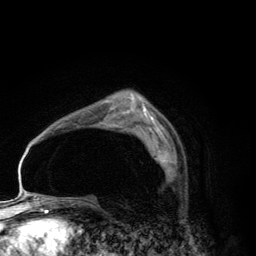
Breast MRI (dynamic contrast-enhanced), one axial slice; cropped to one breast; dynamic contrast-enhanced series, time point 2 of 6 at this slice position (early post-contrast); 3 T; TE 2.8 ms, TR 7.7 ms; 1.2 mm slice thickness; 256 × 256 image matrix. Female patient.
Outlined on this slice (semi-automatically segmented with operator editing):
- enhancing-tissue mask used for the functional tumour volume (all voxels passing the contrast-enhancement thresholds inside the analysis volume; usually the tumour): bounding box [x1, y1, x2, y2] px = [151, 141, 172, 173]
◇ ◇ ◇ ◇ ◇ ◇ ◇
Exercise requirements: Give back the data exactly, with no images.

Answer space:
Breast MRI (dynamic contrast-enhanced), one axial slice; cropped to one breast; dynamic contrast-enhanced series, time point 2 of 6 at this slice position (early post-contrast); 3 T; TE 2.8 ms, TR 7.7 ms; 1.2 mm slice thickness; 256 × 256 image matrix. Female patient.
Outlined on this slice (semi-automatically segmented with operator editing):
- enhancing-tissue mask used for the functional tumour volume (all voxels passing the contrast-enhancement thresholds inside the analysis volume; usually the tumour): bounding box [x1, y1, x2, y2] px = [151, 141, 172, 173]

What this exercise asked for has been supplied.